Mr Voigt did not take any multivitamins - something she says would help anyone undergoing this kind of regime.

I’ve heard that adding whole milk to the all-potato diet makes up for most of the deficiencies. Haven’t researched it myself, personally.

I read the same thing is some reputable source. That the Irish diet was mostly potatoes and milk, which TOGETHER provided most of the calories and nutrients needed.

You need to add to boiled cabbage-it has a lot of Vitamin C (which potatoes lack).

Untrue. Potatoes contain vitamin C, but the usual cooking methods destroy it. You can eat them raw, though, and get vitamin C that way. If all you’re eating is potatoes you might have some raw just for a change of taste and texture.

Adam and Eve didn’t exist, except as characters in a story. Had the author of the story wanted to put in a part that required the characters to have tools,* you may rest assured that they would have had tools.

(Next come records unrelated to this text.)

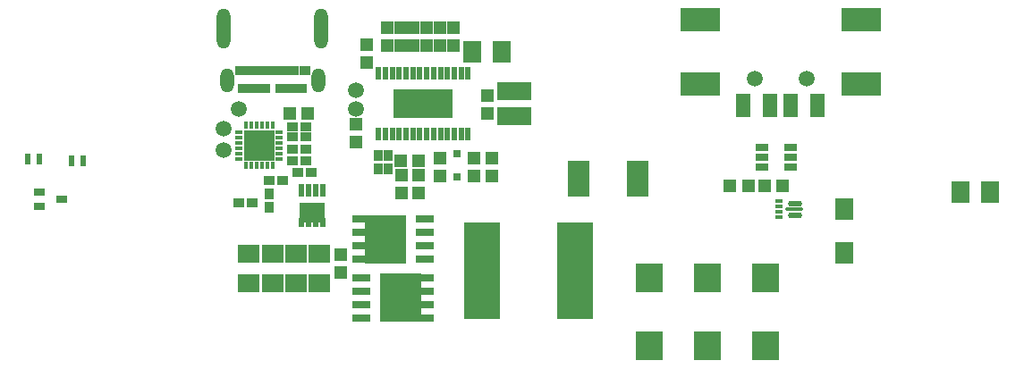
<source format=gbr>
G04 DipTrace 3.3.1.3*
G04 TopMask.gbr*
%MOMM*%
G04 #@! TF.FileFunction,Soldermask,Top*
G04 #@! TF.Part,Single*
%ADD47C,1.5*%
%ADD65C,1.5*%
%ADD74R,0.904X2.404*%
%ADD76O,0.904X2.404*%
%ADD78O,1.304X3.804*%
%ADD80O,1.304X2.304*%
%ADD82R,0.504X0.904*%
%ADD84R,2.904X2.904*%
%ADD86R,0.804X0.454*%
%ADD88R,0.454X0.804*%
%ADD90R,1.304X0.804*%
%ADD92R,0.654X0.454*%
%ADD94O,1.354X0.554*%
%ADD96O,1.654X0.404*%
%ADD98R,5.704X2.704*%
%ADD100R,0.604X1.254*%
%ADD104R,2.004X3.404*%
%ADD106R,2.439X1.929*%
%ADD108R,0.609X1.194*%
%ADD110R,0.609X0.964*%
%ADD112R,1.754X0.804*%
%ADD114R,1.554X0.804*%
%ADD116R,3.854X4.614*%
%ADD118R,1.804X2.104*%
%ADD120R,3.204X1.704*%
%ADD122R,3.504X9.224*%
%ADD124R,3.704X2.204*%
%ADD126R,1.454X2.204*%
%ADD128R,0.604X1.104*%
%ADD130R,1.054X0.704*%
%ADD132R,0.804X0.804*%
%ADD134R,1.104X0.904*%
%ADD136R,1.804X2.004*%
%ADD138R,1.304X1.204*%
%ADD140R,0.904X1.104*%
%ADD142R,2.004X1.804*%
%ADD144R,1.204X1.304*%
%ADD146R,2.604X2.804*%
%FSLAX35Y35*%
G04*
G71*
G90*
G75*
G01*
G04 TopMask*
%LPD*%
D146*
X5191800Y1889800D3*
Y1249767D3*
X5740677Y1889800D3*
Y1249767D3*
D144*
X2270800Y2107427D3*
Y1937427D3*
D142*
X1397677Y1842177D3*
Y2122177D3*
X1619920Y1842177D3*
Y2122177D3*
X1842173Y1842177D3*
Y2122177D3*
X2064423Y1842177D3*
Y2122177D3*
D144*
X3651927Y3620177D3*
Y3450177D3*
X3205427Y4260800D3*
Y4090800D3*
X2705427D3*
Y4260800D3*
X3207423Y2858177D3*
Y3028177D3*
X3699550Y2858177D3*
Y3028177D3*
D140*
X2620050Y3048677D3*
Y2918677D3*
D144*
X2413673Y3175677D3*
Y3345677D3*
D138*
X3006673Y3001050D3*
X2836673D3*
D136*
X3794800Y4032927D3*
X3514800D3*
D146*
X6287177Y1889800D3*
Y1249767D3*
D144*
X2508927Y4096423D3*
Y3926423D3*
X3524927Y2858177D3*
Y3028177D3*
D138*
X1953300Y3445550D3*
X1783300D3*
D140*
X1588173Y2555050D3*
Y2685050D3*
D134*
X1810423Y3112173D3*
X1940423D3*
X1810423Y3223300D3*
X1940423D3*
D136*
X8414427Y2699427D3*
X8134427D3*
D132*
X3366177Y2843427D3*
Y3063427D3*
D130*
X-586700Y2699423D3*
Y2569410D3*
X-376700Y2634417D3*
D128*
X-697827Y3016927D3*
X-587827D3*
X-285077Y3001050D3*
X-175077D3*
D126*
X6779300Y3524927D3*
D124*
X7191800Y3724927D3*
X5666800D3*
Y4334927D3*
X7191800D3*
D126*
X6529300Y3524927D3*
X6329300D3*
X6079300D3*
D65*
X6674300Y3774927D3*
X6184300D3*
D122*
X3604300Y1953300D3*
X4484300D3*
D120*
X3905923Y3655300D3*
Y3426300D3*
D118*
X7033300Y2127923D3*
Y2537923D3*
D116*
X2692923Y2254927D3*
D114*
X2453423Y2064427D3*
Y2191427D3*
Y2318427D3*
Y2445427D3*
D112*
X3062423Y2064427D3*
Y2191427D3*
Y2318427D3*
Y2445427D3*
D116*
X2832923Y1699303D3*
D114*
X3072423Y1889803D3*
Y1762803D3*
Y1635803D3*
Y1508803D3*
D112*
X2463423Y1889803D3*
Y1762803D3*
Y1635803D3*
Y1508803D3*
D110*
X1897773Y2418300D3*
X1963773D3*
X2029773D3*
X2095770D3*
D108*
X1897723Y2715300D3*
X1963723D3*
X2029673D3*
X2095720D3*
D106*
X1996973Y2511100D3*
D144*
X3330427Y4260800D3*
Y4090800D3*
X2830427D3*
Y4260800D3*
D104*
X4514923Y2826427D3*
X5074923D3*
D140*
X2715303Y3048677D3*
Y2918677D3*
D144*
X3080427Y4090800D3*
Y4260800D3*
X2955427D3*
Y4090800D3*
X2842300Y2693800D3*
Y2863800D3*
X3001047Y2693800D3*
Y2863800D3*
D138*
X6445923Y2762927D3*
X6275923D3*
X5953800D3*
X6123800D3*
D134*
X1810423Y3001050D3*
X1940423D3*
X1858050Y2889927D3*
X1988050D3*
X1586673Y2810550D3*
X1716673D3*
X1300923Y2604173D3*
X1430923D3*
X1810423Y3318550D3*
X1940423D3*
D47*
X2413677Y3667800D3*
X2413673Y3493177D3*
X1302427Y3493173D3*
X1159550Y3096300D3*
Y3302673D3*
D100*
X3471173Y3830800D3*
X3406173D3*
X3341173D3*
X3276173D3*
X3211173D3*
X3146173D3*
X3081173D3*
X3016173D3*
X2951173D3*
X2886173D3*
X2821173D3*
X2756173D3*
X2691173D3*
X2626173D3*
Y3250800D3*
X2691173D3*
X2756173D3*
X2821173D3*
X2886173D3*
X2951173D3*
X3016173D3*
X3081173D3*
X3146173D3*
X3211173D3*
X3276173D3*
X3341173D3*
X3406173D3*
X3471173D3*
D98*
X3048673Y3540800D3*
D96*
X6557047Y2540677D3*
D94*
X6572047Y2595677D3*
Y2485677D3*
D92*
X6412047Y2615677D3*
Y2565677D3*
Y2515677D3*
Y2465677D3*
D90*
X6255427Y3128050D3*
Y3033050D3*
Y2938050D3*
X6525427D3*
Y3033050D3*
Y3128050D3*
D88*
X1619927Y3334423D3*
X1569927D3*
X1519927D3*
X1469927D3*
X1419927D3*
X1369927D3*
D86*
X1304927Y3269423D3*
Y3219423D3*
Y3169423D3*
Y3119423D3*
Y3069423D3*
Y3019423D3*
D88*
X1369927Y2954423D3*
X1419927D3*
X1469927D3*
X1519927D3*
X1569927D3*
X1619927D3*
D86*
X1684927Y3019423D3*
Y3069423D3*
Y3119423D3*
Y3169423D3*
Y3219423D3*
Y3269423D3*
D84*
X1494927Y3144423D3*
D82*
X1572300Y3683673D3*
X1522300D3*
X1472300D3*
X1422300D3*
X1372300D3*
X1322300D3*
X1922300D3*
X1872300D3*
X1822300D3*
X1772300D3*
X1722300D3*
X1672300D3*
X1847300Y3853673D3*
X1797300D3*
X1747300D3*
X1697300D3*
X1647300D3*
X1597300D3*
X1547300D3*
X1497300D3*
X1447300D3*
X1397300D3*
D134*
X1927300D3*
X1317300D3*
D80*
X1190300Y3764673D3*
X2054300D3*
D78*
X2084300Y4250673D3*
D76*
Y4300673D3*
D74*
X1160300D3*
D78*
Y4250673D3*
M02*

</source>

*Although, it could be argued that Adam must have had tools, in order to invent the bus that he threw Eve under. :smiley:

Or that he was a tool for doing it.

Of course they did. Somewhere, some time, there must have been a first Human couple. in fact the idea of “Eve” as the “first human*” is a scientific hypothesis:

  • I am being simplistic here, read the article.

The article states very clearly that Mitochondrial Eve is not the first human female. There’s no reason to believe that there was anything like a “first human couple”; there aren’t any bright lines when it comes to species forming.

Pretty sure the heat of boiling destroys vitamin C, plus the water leaches it away.